| Text excerpt |
____________________

The 2019 Ebonyi State gubernatorial election occurred on March 9, 2019. Incumbent PDP Governor Dave Umahi won re-election for a second term, defeating APC Sonni Ogbuoji and several minor party candidates.

Dave Umahi emerged PDP gubernatorial candidate unopposed. He picked Eric Kelechi Igwe as his running mate. Sonni Ogbuoji was the APC candidate with Justin Mbam Ogodo as his running mate. 37 candidates contested in the election.

Electoral system
The Governor of Ebonyi State is elected using the plurality voting system.

Primary election

PDP primary
The PDP primary election was held on September 30, 2018. Dave Umahi won the primary election unopposed.

Candidates
Party nominee: Dave Umahi: incumbent governor
Running mate: Eric Kelechi Igwe: incumbent deputy governor

APC primary
The APC primary election was held on September 30, 2018. Sonni Ogbuoji won the primary election polling 785 votes against 8 other candidates. His closest rival was Bernard Odoh, the immediate past secretary to the state government of Ebonyi, who came second with 519 votes. Edward Nkwegu came third with 395 votes.

____________________

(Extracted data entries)
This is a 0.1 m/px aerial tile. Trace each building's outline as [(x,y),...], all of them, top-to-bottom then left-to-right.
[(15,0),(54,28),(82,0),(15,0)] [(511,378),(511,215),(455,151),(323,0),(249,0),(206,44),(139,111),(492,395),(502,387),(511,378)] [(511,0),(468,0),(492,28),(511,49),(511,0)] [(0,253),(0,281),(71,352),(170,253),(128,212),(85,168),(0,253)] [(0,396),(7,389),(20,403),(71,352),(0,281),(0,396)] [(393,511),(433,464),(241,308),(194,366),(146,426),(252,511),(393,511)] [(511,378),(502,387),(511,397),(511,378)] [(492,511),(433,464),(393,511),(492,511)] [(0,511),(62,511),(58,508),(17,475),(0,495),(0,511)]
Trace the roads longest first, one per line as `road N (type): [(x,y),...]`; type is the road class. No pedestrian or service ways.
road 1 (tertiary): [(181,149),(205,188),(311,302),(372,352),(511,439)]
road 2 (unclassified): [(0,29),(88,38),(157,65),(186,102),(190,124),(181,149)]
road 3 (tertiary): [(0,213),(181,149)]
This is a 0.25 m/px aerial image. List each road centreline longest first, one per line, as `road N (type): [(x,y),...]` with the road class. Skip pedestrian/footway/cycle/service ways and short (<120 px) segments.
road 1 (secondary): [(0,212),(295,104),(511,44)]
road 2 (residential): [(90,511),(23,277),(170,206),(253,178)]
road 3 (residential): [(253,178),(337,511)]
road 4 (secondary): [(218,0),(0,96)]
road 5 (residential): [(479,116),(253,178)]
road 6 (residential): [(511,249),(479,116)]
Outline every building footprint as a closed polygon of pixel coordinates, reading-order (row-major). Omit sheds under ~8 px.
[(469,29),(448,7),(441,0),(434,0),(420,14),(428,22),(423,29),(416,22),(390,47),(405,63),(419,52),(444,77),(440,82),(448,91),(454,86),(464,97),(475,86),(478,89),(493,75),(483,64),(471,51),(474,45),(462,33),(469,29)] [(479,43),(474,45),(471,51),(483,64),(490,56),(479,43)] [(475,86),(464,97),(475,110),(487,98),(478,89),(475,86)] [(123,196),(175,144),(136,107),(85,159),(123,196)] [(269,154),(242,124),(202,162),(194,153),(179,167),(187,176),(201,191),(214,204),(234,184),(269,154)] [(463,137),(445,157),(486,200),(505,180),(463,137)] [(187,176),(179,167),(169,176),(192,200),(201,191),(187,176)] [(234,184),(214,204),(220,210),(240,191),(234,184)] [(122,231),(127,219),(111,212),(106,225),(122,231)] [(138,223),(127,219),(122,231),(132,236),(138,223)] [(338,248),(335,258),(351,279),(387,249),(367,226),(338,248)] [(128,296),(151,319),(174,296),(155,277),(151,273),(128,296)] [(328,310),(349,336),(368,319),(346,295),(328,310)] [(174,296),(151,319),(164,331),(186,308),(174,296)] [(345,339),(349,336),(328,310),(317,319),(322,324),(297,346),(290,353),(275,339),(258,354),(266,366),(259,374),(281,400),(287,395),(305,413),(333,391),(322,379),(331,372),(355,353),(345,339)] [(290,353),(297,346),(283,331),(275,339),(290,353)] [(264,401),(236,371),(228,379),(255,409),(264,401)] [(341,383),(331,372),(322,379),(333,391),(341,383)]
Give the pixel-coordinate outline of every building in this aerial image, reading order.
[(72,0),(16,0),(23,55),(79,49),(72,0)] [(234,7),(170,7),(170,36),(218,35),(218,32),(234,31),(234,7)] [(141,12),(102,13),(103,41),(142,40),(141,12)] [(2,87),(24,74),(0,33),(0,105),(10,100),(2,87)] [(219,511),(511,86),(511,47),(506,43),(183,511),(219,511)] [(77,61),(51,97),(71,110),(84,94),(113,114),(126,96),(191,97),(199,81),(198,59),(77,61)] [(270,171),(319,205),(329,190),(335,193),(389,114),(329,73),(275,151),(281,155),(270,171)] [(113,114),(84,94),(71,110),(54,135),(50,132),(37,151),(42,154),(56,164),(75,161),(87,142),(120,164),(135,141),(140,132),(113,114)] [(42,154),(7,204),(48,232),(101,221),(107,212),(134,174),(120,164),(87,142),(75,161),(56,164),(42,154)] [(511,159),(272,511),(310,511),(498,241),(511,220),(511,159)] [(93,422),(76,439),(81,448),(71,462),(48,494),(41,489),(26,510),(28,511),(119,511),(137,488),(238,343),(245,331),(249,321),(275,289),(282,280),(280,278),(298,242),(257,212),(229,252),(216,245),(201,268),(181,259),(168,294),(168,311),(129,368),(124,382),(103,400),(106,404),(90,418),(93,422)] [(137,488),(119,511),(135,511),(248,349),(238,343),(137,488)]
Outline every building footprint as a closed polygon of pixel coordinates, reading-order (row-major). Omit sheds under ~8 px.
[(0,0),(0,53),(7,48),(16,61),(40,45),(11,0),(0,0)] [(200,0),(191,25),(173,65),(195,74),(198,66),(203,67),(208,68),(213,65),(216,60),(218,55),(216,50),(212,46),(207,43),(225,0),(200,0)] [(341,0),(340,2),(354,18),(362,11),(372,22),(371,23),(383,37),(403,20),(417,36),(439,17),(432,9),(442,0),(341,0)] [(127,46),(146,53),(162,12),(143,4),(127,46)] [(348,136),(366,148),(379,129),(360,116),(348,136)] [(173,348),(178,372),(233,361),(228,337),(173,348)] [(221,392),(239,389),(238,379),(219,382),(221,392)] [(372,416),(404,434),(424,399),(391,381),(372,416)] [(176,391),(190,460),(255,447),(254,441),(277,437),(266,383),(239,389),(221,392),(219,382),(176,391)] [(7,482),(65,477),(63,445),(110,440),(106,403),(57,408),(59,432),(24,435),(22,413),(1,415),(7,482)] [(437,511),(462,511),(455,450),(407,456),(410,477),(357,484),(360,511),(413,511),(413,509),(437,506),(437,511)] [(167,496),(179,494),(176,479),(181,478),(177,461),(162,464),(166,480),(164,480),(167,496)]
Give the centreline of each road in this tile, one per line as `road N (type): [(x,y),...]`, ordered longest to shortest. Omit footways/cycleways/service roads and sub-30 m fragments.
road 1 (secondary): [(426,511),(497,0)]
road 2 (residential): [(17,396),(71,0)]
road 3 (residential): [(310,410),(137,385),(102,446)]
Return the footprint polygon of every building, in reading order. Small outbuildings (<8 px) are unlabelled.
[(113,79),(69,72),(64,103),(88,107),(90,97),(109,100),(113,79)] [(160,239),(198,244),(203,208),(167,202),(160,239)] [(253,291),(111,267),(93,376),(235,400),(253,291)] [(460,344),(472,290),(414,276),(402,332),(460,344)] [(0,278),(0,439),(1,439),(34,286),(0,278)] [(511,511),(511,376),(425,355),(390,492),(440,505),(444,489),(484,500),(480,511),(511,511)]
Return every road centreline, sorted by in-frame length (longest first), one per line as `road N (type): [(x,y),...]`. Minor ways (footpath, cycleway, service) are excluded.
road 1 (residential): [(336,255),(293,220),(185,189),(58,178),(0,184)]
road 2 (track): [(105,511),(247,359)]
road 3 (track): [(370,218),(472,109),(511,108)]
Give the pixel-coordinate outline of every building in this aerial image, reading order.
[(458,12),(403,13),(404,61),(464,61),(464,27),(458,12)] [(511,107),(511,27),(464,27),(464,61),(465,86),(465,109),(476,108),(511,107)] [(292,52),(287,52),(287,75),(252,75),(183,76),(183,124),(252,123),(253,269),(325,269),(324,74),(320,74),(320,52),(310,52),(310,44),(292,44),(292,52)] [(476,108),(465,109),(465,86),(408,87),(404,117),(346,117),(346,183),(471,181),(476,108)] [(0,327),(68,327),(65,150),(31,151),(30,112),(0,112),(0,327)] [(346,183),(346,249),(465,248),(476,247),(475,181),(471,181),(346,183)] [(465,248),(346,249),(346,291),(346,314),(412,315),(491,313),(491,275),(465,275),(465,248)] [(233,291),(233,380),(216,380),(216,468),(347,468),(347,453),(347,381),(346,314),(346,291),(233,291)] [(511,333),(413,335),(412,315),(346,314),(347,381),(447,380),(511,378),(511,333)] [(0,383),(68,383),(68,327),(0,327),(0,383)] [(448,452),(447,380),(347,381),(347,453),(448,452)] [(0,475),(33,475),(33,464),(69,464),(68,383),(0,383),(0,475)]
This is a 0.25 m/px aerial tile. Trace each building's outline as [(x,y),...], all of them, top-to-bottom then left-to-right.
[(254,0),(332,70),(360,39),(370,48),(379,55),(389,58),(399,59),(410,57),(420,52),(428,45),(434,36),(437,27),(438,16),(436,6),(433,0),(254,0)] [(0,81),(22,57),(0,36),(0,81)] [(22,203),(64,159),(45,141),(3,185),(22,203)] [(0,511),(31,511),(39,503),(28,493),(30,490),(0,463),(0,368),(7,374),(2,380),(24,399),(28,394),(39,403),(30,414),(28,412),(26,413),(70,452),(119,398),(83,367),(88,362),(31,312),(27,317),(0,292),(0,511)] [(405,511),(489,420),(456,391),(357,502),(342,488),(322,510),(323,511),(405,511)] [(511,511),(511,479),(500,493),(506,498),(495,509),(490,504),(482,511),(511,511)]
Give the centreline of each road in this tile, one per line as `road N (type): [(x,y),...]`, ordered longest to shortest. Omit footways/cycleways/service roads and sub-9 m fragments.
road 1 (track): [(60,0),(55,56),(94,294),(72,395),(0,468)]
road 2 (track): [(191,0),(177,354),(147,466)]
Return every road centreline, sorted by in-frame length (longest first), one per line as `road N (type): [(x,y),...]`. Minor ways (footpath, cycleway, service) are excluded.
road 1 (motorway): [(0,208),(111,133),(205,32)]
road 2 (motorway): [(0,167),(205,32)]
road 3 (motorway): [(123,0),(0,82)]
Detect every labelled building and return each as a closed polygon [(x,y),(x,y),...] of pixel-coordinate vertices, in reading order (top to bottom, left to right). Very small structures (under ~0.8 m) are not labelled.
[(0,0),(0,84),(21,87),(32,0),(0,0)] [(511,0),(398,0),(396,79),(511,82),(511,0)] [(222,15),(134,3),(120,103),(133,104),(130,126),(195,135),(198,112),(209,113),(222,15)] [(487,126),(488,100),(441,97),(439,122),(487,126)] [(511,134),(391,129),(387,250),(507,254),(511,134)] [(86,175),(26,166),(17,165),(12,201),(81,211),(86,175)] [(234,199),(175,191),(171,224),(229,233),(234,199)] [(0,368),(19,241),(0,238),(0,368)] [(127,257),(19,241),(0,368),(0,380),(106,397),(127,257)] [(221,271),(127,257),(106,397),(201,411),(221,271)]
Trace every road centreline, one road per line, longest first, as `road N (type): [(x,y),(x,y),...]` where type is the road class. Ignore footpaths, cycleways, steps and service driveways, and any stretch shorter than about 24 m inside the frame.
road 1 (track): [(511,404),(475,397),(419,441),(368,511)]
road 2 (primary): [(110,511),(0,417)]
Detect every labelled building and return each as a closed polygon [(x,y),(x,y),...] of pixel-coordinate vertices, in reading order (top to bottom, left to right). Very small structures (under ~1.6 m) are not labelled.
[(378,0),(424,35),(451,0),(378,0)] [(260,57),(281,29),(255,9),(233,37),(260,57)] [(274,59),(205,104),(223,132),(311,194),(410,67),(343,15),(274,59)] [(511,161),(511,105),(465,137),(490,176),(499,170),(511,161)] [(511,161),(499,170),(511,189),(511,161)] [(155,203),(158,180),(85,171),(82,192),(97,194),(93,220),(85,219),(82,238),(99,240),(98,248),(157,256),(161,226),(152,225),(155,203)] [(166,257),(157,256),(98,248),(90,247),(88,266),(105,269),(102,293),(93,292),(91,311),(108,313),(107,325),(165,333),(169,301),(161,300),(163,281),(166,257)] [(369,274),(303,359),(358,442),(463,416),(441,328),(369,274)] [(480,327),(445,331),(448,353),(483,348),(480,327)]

____________________

Name every person mentioned in the text about the 2019 Ebonyi State gubernatorial election. None of the records are needed here.

Dave Umahi, Sonni Ogbuoji, Eric Kelechi Igwe, Justin Mbam Ogodo, Bernard Odoh, Edward Nkwegu